Yang paling sukses tulisan Ben adalah artikelnya di edisi ketiga belas, yang mengkritik tajam kehidupan malam vulgar Boston.
Ben Franklin mengecam mabuk sebagai salah satu kejahatan paling umum dan berbahaya di Amerika kontemporer.
"Mabuk membuat banyak kejahatan dan memiskinkan orang. Kriminal merebak.
Tulisan Ben berlanjut.
Surat kabar Boston The Courant pertama kali menerbitkan surat dari seorang janda. "Silence Dogood"

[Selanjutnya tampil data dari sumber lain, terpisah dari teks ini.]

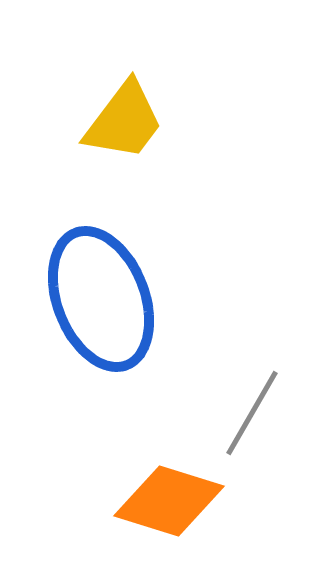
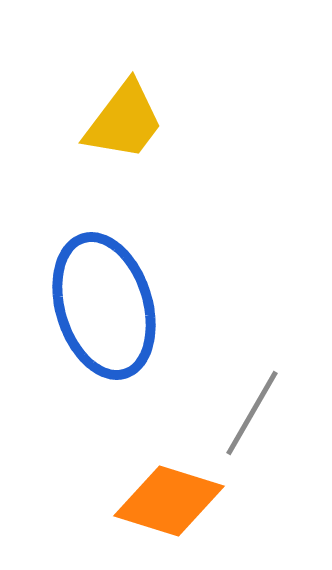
blue ellipse: moved 3 px right, 7 px down; rotated 4 degrees clockwise
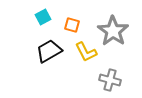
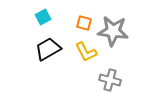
orange square: moved 12 px right, 2 px up
gray star: rotated 28 degrees counterclockwise
black trapezoid: moved 1 px left, 2 px up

Wanita itu mengolok-olok institusi yang terkenal seperti Harvard.
Ben sangat ingin melihat karyanya sendiri di koran. Namun dia melakukannya secara sembunyi sembunyi.
Ketika dia berusia enam belas tahun dia kawatir saudaranya tidak setuju. Ada banyak larangan yang harus dipatuhinya dan menulis juga mungkin termasuk.
Untuk itu ia menyamarkan namanya, Silence Dogood."
Dengan caranya sendiri yang bermartabat, "Silence Dogood" berhasil mengolok-olok tata krama dan adat istiadat Boston.
Seorang janda dengan gaya yang menawan, jenaka, dan menyindir. dengan nama "Mrs. Silence Dogood."
Cemoohan Harvard College, bahwa satu-satunya hal yang benar-benar dipelajari para siswanya adalah bagaimana menjadi sombong.
"Silence Dogood" benar-benar mempesona Boston dimana kritik mulai dapat diterima sebagai sindiran sosial.
Setelah enam bulan, surat-surat "Silence Dogood" tak ada lagi dimuat.
Pembaca bingung', seorang pembaca menulis kepada The Courant bahwa surat kabar tersebut telah, "kehilangan penulisnya yang sangat berharga, dan Publik telah kehilangan banyak Hiburan yang menguntungkan."